The first doses of the new COVID-19 vaccine, which is 95% effective, according to trials, are expected to come to Mississippi next week. The supply expected before the end of the year, though, will not be large enough to stop the crisis of an overwhelmed health care system across the state without other measures, according to State Health Officer Dr. Thomas Dobbs.
Dobbs said that it is possible that 1000 more people in the state die before the end of the year, if enough people continue to ignore safety guidelines like wearing masks or avoiding public gatherings.
Local hospital expands ICU bed capacity
DeSoto County, with well over 11,000 infected and 110 dead from the virus since March, is no exception to the health care crisis gripping the state.
Methodist Olive Branch Hospital has nearly doubled its ICU bed capacity, according to data from the state health department.
The hospital in Olive Branch, which has run out of ICU beds multiple times in recent weeks, has expanded its facilities from 12 ICU beds to 20.
Across the entire Methodist-LeBonheur hospital system, there were six available ICU beds this morning, according to a spokesperson.
Though patients are often transferred between hospitals within the systems, hospitals within the system can expand their capacities. This is the way Methodist Olive Branch has expanded its ICU bed capacity.
“In addition to being able to share resources across our healthcare system, our individual hospitals have the ability to flex space within their facilities,” a spokesperson for Methodist-LeBonheur said in an email. “This ability to flex bed capacity is based on staffing and availability. It's important to remember that numbers reflected on the state website are a snapshot in time and change throughout the day.”
This comes at a time when health care systems across the entire region are being stretched, sometimes having to delay critical care for patients.
“You can’t clean it up until you turn off the spigot,” Dobbs at a Tuesday press conference said about the continued surge in cases of COVID-19 in Mississippi from not following safety guidelines like wearing a mask. “We have refused to turn off the spigot… We are just unable to take that simple step.”

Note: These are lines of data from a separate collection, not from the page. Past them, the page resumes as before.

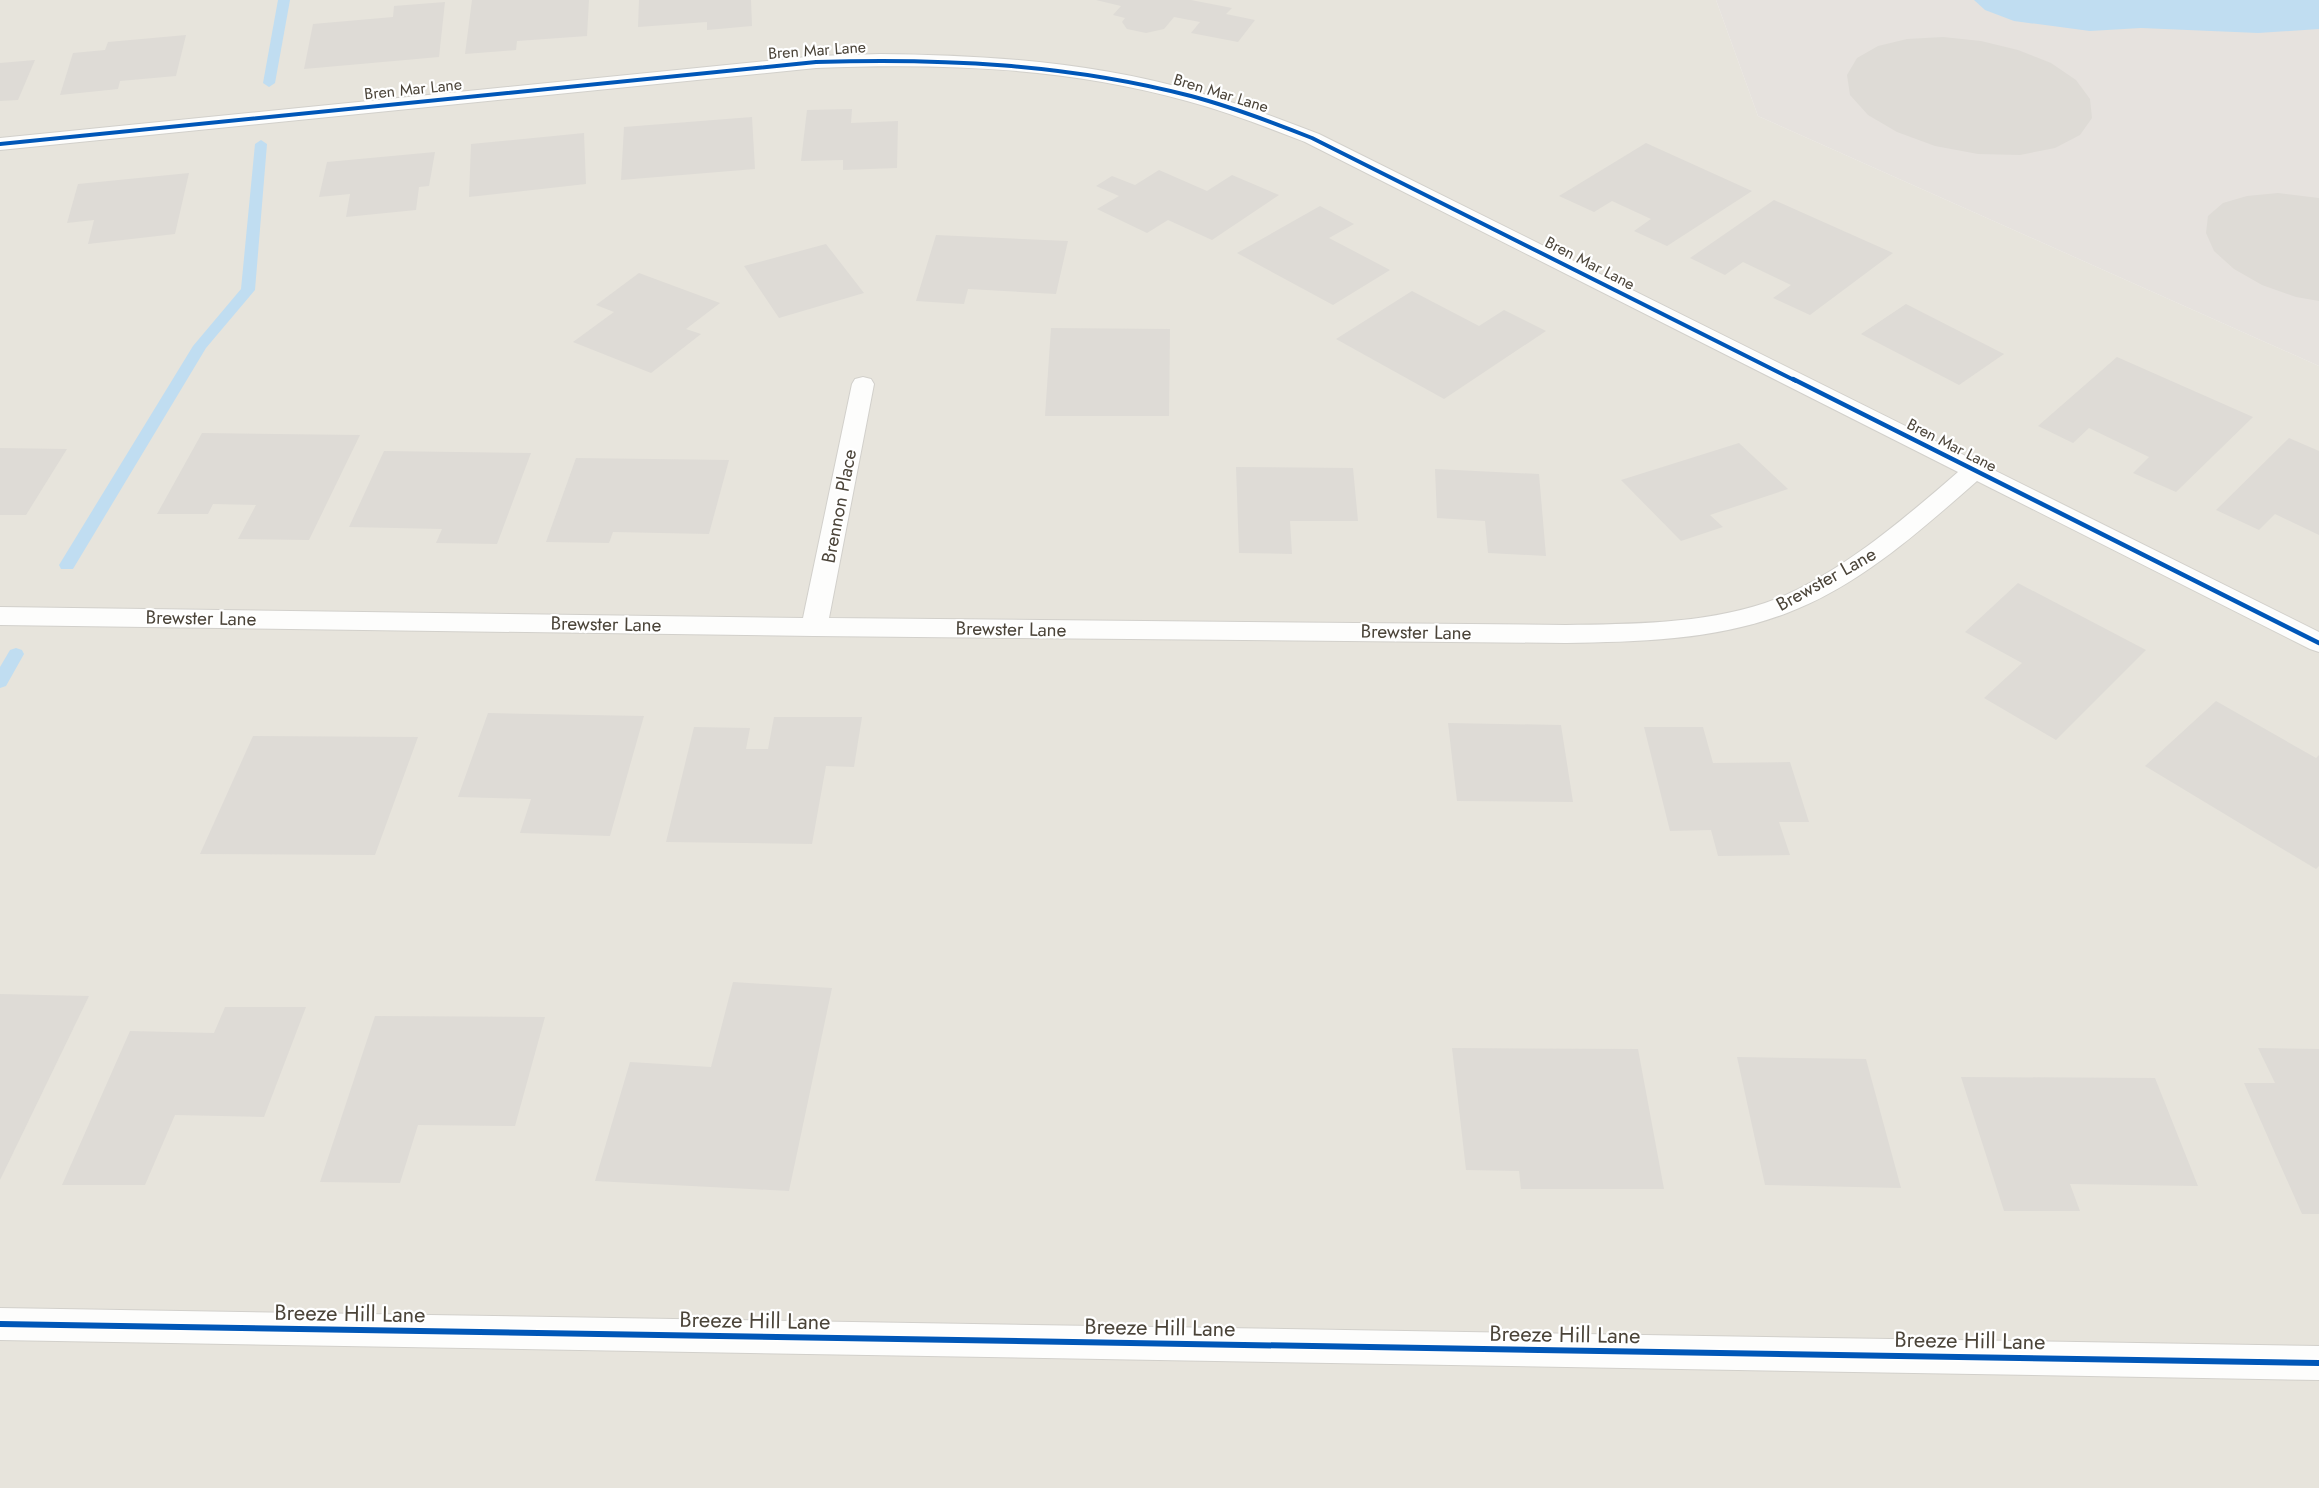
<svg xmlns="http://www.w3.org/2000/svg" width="2319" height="1488" font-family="Jost,sans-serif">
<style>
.residential{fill:#e7e4dc}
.industrial{fill:#e6e2de}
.water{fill:#c0ddf1}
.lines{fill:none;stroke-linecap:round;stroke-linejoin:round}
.stream{fill:#c0ddf1;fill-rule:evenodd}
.building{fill:#dedbd6}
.minor-casing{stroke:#d2d0cb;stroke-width:2}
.minor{fill:#fdfdfc;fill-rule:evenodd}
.cycleway-far2-casing{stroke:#fff;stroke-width:6}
.cycleway-far1-casing{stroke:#fff;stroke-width:8}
.cycleway-casing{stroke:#fff;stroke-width:9}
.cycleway-far2{stroke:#0057b8;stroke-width:4}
.cycleway-far1{stroke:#0057b8;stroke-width:4.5}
.cycleway{stroke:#0057b8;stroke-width:6}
.labels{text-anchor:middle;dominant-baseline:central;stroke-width:4.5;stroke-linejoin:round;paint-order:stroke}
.far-street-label{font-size:16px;fill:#4b4439;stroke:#fff}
.street-label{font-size:19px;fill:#4b4439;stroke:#fff}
.near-street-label{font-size:22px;fill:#4b4439;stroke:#fff}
</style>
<rect width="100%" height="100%" fill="#f4f2ee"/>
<!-- residential -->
<polygon class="residential" points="0,0 1716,0 1758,116 2319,366 2319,1488 0,1488"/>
<!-- industrial -->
<polygon class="industrial" points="1716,0 2319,0 2319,366 1758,116"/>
<!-- water -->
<polygon class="water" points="1974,0 2319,0 2319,29 2258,33 2141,28 2090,31 2014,21 1985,10"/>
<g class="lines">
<!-- stream -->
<g class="stream">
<polygon points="278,0 290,0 275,83 269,87 263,83"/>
<polygon points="261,140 267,144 255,290 206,348 73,569 61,569 59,565 193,346 241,289 255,144"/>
<polygon points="16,648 22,650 24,654 6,686 0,688 0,667 10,650"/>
</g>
</g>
<!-- building -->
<g class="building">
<polygon points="472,0 589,0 587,36 517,41 516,50 465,54"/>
<polygon points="639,0 751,0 752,26 707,30 707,22 638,27"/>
<polygon points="1096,0 1191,0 1232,8 1226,14 1255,20 1238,42 1191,33 1200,22 1174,17 1164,29 1146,33 1127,29 1122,22 1125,18 1113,15 1121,6"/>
<polygon points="445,2 439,57 304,69 313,24 393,17 394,6"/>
<polygon points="186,35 176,76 120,81 118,89 60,95 73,53 105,50 108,42"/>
<polygon points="1943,37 1981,41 2018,50 2051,63 2076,80 2090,99 2092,118 2080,135 2055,148 2020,155 1978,154 1935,146 1897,132 1868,115 1850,95 1847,75 1857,58 1878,46 1907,39"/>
<polygon points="35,60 18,100 0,101 0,63"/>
<polygon points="852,109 851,123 898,121 897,168 843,170 843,160 801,161 807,110"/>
<polygon points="752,117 755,169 621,180 624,127"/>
<polygon points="584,133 586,184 469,197 471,144"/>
<polygon points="1646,143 1752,191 1667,246 1634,231 1651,219 1612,201 1594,212 1559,196"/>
<polygon points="435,152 429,186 419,187 416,210 346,217 350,194 319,197 327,162"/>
<polygon points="1159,170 1207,191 1232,175 1279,195 1212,240 1168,220 1147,233 1097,209 1119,196 1096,186 1112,176 1135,185"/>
<polygon points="189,173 175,234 88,244 94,220 67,223 78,184"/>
<polygon points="2278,193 2319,198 2319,301 2296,297 2262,285 2234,269 2214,251 2206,233 2208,216 2223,203 2247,196"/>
<polygon points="1774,200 1893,253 1810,315 1773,298 1791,285 1743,262 1725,275 1690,258"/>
<polygon points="1320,206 1354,224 1329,238 1390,270 1333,305 1237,253"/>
<polygon points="936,235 1068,241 1056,294 968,289 964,304 916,301"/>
<polygon points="826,244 864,293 779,318 744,266"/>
<polygon points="639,273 720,303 686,329 701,334 651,373 573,342 614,312 596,305"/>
<polygon points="1412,291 1479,326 1504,310 1546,331 1444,399 1336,339"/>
<polygon points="1906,304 2004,354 1959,385 1861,334"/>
<polygon points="1051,328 1170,329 1169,416 1045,416"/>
<polygon points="2117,357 2253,417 2176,492 2133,473 2149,457 2089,428 2073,443 2038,426"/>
<polygon points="202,433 360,435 309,540 238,539 256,505 213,504 208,514 157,514"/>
<polygon points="2289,438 2319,451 2319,535 2275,514 2259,530 2216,510"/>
<polygon points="1739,443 1788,489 1710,515 1723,527 1681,541 1621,480"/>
<polygon points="0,448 67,449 26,515 0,515"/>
<polygon points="384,451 531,453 497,544 436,543 442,529 349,527"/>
<polygon points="576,458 729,460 709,534 613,532 609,543 546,542"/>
<polygon points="1236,467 1353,468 1358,521 1290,521 1292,554 1239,553"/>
<polygon points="1435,469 1539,474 1546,556 1488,553 1485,521 1437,518"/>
<polygon points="2018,583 2146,650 2056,740 1984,698 2022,663 1965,632"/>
<polygon points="2216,701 2316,758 2319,755 2319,866 2316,869 2145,766"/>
<polygon points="488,713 644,716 610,836 520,833 531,799 458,797"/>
<polygon points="774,717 862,717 854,767 826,766 812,844 666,842 694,727 750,728 746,749 768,749"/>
<polygon points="1448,723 1561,725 1573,802 1457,801"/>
<polygon points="1644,727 1703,727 1713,763 1790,762 1809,822 1779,822 1790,855 1718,856 1711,830 1670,831"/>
<polygon points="253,736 418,737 375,855 200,854"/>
<polygon points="733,982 832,988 789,1191 595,1181 630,1062 711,1067"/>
<polygon points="0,994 89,996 0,1180"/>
<polygon points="225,1007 306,1007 264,1117 175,1115 145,1185 62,1185 130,1031 214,1033"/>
<polygon points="375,1016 545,1017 515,1126 418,1125 400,1183 320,1182"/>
<polygon points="1452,1048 1638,1049 1664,1189 1521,1189 1519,1171 1466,1170"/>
<polygon points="2258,1048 2319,1049 2319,1214 2302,1214 2244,1083 2275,1083"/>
<polygon points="1737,1057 1866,1059 1901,1188 1765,1185"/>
<polygon points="1961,1077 2155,1078 2198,1186 2070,1184 2080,1211 2004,1211"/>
</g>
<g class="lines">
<!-- minor casing -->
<g class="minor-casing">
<g id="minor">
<path d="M880 54C987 55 1096 62 1200 93 1241 104 1280 119 1319 134L2319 632V652L2310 649 1977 481C1920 531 1859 586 1787 613 1717 640 1640 642 1566 643L814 636 0 625V607L803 618 852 384 855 379 863 377 871 379 874 384 829 618 1566 625C1632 624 1701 624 1765 603 1833 580 1904 519 1958 472L1305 142C1266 127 1228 112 1187 101 1067 67 940 63 816 68L0 150V138L816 56Z"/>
<polygon points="0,1308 2319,1346 2319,1380 0,1340"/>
</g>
</g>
<!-- minor -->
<use href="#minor" class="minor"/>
<!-- cycleway-far2 casing -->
<g class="cycleway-far2-casing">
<path id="cycleway-far2" d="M0 144 816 62C943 58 1067 64 1191 96 1232 107 1272 122 1312 138L1796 381"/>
</g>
<!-- cycleway-far1 casing -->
<g class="cycleway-far1-casing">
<polyline id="cycleway-far1" points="1793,379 2319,643"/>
</g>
<!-- cycleway casing -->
<g class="cycleway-casing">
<polyline id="cycleway" points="0,1324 2319,1363"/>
</g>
<!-- cycleway-far2 -->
<use href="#cycleway-far2" class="cycleway-far2"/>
<!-- cycleway-far1 -->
<use href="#cycleway-far1" class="cycleway-far1"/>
<!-- cycleway -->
<use href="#cycleway" class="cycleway"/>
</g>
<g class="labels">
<!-- far-street labels -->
<g class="far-street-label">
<text transform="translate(817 50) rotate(-4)">Bren Mar Lane</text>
<text transform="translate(413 89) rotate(-6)">Bren Mar Lane</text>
<text transform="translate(1221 93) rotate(17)">Bren Mar Lane</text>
<text transform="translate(1590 263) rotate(27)">Bren Mar Lane</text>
<text transform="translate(1952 445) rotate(27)">Bren Mar Lane</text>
</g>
<!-- street labels -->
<g class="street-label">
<text transform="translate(839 506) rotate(-79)">Brennon Place</text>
<text transform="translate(1826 579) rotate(-29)">Brewster Lane</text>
<text transform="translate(201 618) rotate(1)">Brewster Lane</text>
<text transform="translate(606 624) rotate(1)">Brewster Lane</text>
<text transform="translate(1011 629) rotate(1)">Brewster Lane</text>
<text transform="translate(1416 632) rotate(1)">Brewster Lane</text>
</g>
<!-- near-street labels -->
<g class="near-street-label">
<text transform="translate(350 1313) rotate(1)">Breeze Hill Lane</text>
<text transform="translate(755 1320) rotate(1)">Breeze Hill Lane</text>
<text transform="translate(1160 1327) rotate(1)">Breeze Hill Lane</text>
<text transform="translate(1565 1334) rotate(1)">Breeze Hill Lane</text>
<text transform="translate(1970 1340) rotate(1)">Breeze Hill Lane</text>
</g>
</g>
</svg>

Dobbs said that though a vaccine is on the way, now is a critical time for the state, saying wearing masks and avoiding gatherings would still be needed for several months.
“Those are people we can save,” he said. “We collectively have put too much stress on (health care workers). It’s our fault.”
First vaccines to go to front-line workers
Dobbs said that Mississippi is expected to get 25,000 doses of the first COVID-19 vaccine next week, all of which will go to front-line health care workers.
The 25,000 dose batch will cover only a fraction of the need of health care workers in the state; over 150,000 Mississippians work in hospitals and clinics in the state. Dobbs and State Epidemiologist Dr. Paul Byers plan on receiving the first doses before the public to show their belief in the safety and efficacy of the vaccine, they said.
Though 25,000 front-line health care workers will have access to the vaccine soon — with the second dose of the two-round immunization reserved for the coming weeks, Mississippians who do not work in health care will have to wait longer until a larger supply becomes available.
Dobbs said that it was likely that vaccines would not be available to every Mississippian until late spring or summer.
He also noted that it is unknown whether people will be able to go about their lives as usual after being inoculated, because the risk of transmission after being vaccinated has not been studied. Dobbs said it stood to reason that without the risk of infection, vaccinated people would have a low risk of transmission.